Facebook's Instant Articles error: Another problem for news in the social media age?
The company apologized Friday for accidentally undercounting traffic, at a time when viewer analytics are becoming increasingly important for digital journalism.
Matt Rourke/AP/File
Facebook is apologizing to publishers Friday after realizing that traffic was undercounted for the site’s Instant Articles between late September and November.
Instant Articles, a platform that allows news sites to publish directly to Facebook instead of linking back to their own site, offers exclusive designs and loading times that are up to 10 times faster than a typical News Feed article.
Publishers monetize Instant Articles through ads, so accurate viewing metrics, which the social media site provides through their partner comScore, are especially important for ad buyers and marketers to allocate budgets.
“We’ve uncovered an issue for a small group of Instant Articles publishers that impacts reporting in comScore,” Facebook wrote in a blog post Friday, saying the problem “caused an underreporting of iPhone traffic from Facebook in comScore products between Sep 20 to Nov 30, 2016.”
For most publishers, the error impacted less than 1 percent of their traffic, The Wall Street Journal reported. But for others, such as The Washington Post, BuzzFeed and Variety, the publishers’ traffic was undercounted between 10 and 30 percent.
Facebook says they have reached out to the publishers affected by the incorrect metrics, and the site is working with comScore to produce updated, correct estimates for this time period.

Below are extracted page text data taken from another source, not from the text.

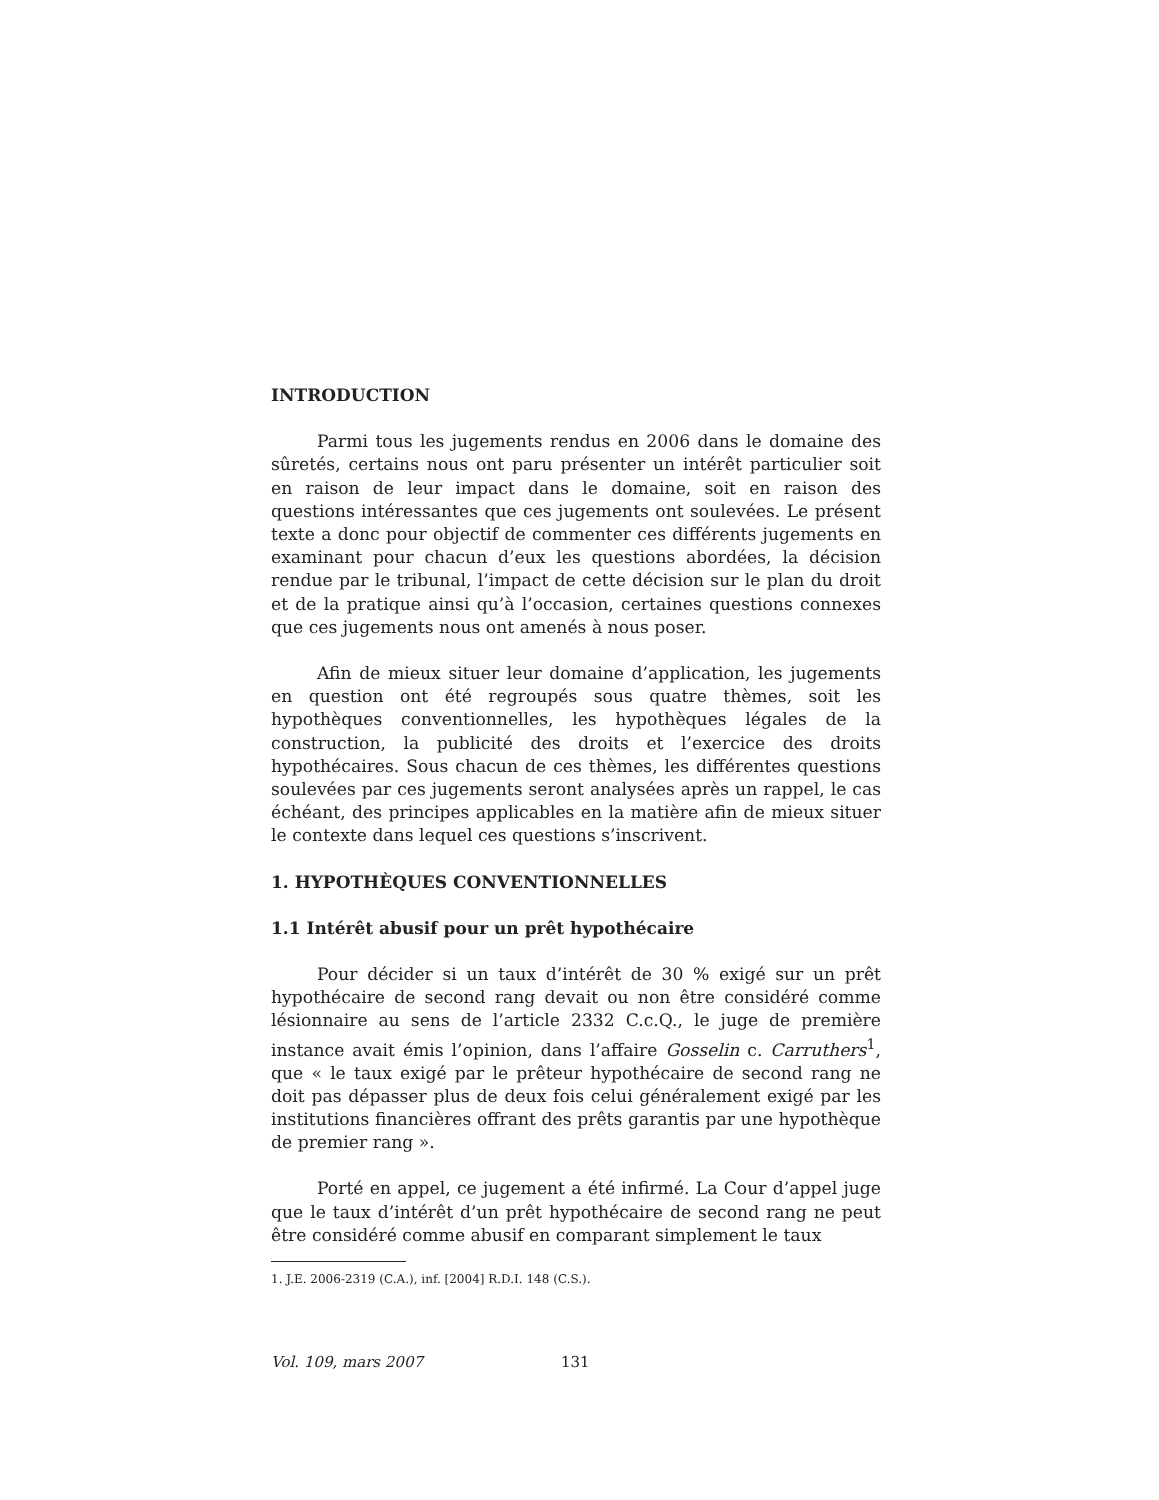INTRODUCTION
Parmi tous les jugements rendus en 2006 dans le domaine des sûretés, certains nous ont paru présenter un intérêt particulier soit en raison de leur impact dans le domaine, soit en raison des questions intéressantes que ces jugements ont soulevées. Le présent texte a donc pour objectif de commenter ces différents jugements en examinant pour chacun d’eux les questions abordées, la décision rendue par le tribunal, l’impact de cette décision sur le plan du droit et de la pratique ainsi qu’à l’occasion, certaines questions connexes que ces jugements nous ont amenés à nous poser.
Afin de mieux situer leur domaine d’application, les jugements en question ont été regroupés sous quatre thèmes, soit les hypothèques conventionnelles, les hypothèques légales de la construction, la publicité des droits et l’exercice des droits hypothécaires. Sous chacun de ces thèmes, les différentes questions soulevées par ces jugements seront analysées après un rappel, le cas échéant, des principes applicables en la matière afin de mieux situer le contexte dans lequel ces questions s’inscrivent.
1. HYPOTHÈQUES CONVENTIONNELLES
1.1 Intérêt abusif pour un prêt hypothécaire
Pour décider si un taux d’intérêt de 30 % exigé sur un prêt hypothécaire de second rang devait ou non être considéré comme lésionnaire au sens de l’article 2332 C.c.Q., le juge de première instance avait émis l’opinion, dans l’affaire Gosselin c. Carruthers<sup>1</sup>, que « le taux exigé par le prêteur hypothécaire de second rang ne doit pas dépasser plus de deux fois celui généralement exigé par les institutions financières offrant des prêts garantis par une hypothèque de premier rang ».
Porté en appel, ce jugement a été infirmé. La Cour d’appel juge que le taux d’intérêt d’un prêt hypothécaire de second rang ne peut être considéré comme abusif en comparant simplement le taux
1. J.E. 2006-2319 (C.A.), inf. [2004] R.D.I. 148 (C.S.).
Vol. 109, mars 2007 131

This is the fourth time that Facebook has announced metric discrepancies since September, according to The Wall Street Journal, at a time when accurate metrics are becoming increasingly important to digital journalism.
“News organisations today are competing for attention in an ever-more competitive and constantly changing media environment,” explains the Reuters Institute for the Study of Journalism in an analysis of how newsrooms use viewer metrics. “No one can take their audience for granted. The battle for attention is a central challenge for journalism because its public role is premised on connecting with an audience....”
Even when working properly, Facebook’s News Feed can help make or break the success of media companies. Using a mysterious algorithm, Facebook chooses which stories come up in your News Feed and ranks them in what it believes to be “the precise order of how likely you are to find each post worthwhile,” explains Slate’s Will Oremus.
Some skeptics write off the algorithm as arbitrary, but its success in bringing websites such as Buzzfeed or Vox to fame can’t be underestimated, Mr. Oremus wrote.
But inaccurate metrics are not the only topic of contention between the social media site and traditional news sites.
Friday’s announcement comes one day after Facebook announced a plan for reducing the proliferation of fake news on the site, an issue that chief executive Mark Zuckerberg has thus far been hesitant to address.
“We believe in giving people a voice and that we cannot become arbiters of truth ourselves, so we’re approaching this problem carefully,” Adam Mosseri, the vice president of Facebook’s News Feed, wrote in a blog post. “We’ve focused our efforts on the worst of the worst, on the clear hoaxes spread by spammers for their own gain, and on engaging both our community and third party organizations.”
Facebook users will soon be able to report a post as fake news, and the company will begin working with third-party fact-checkers. Stories they identify as fake will be flagged with a notice, and may appear lower in users' news feeds, according to the company's post.
Mr. Mosseri added: “We’re always looking to improve News Feeds by listening to what the community is telling us.”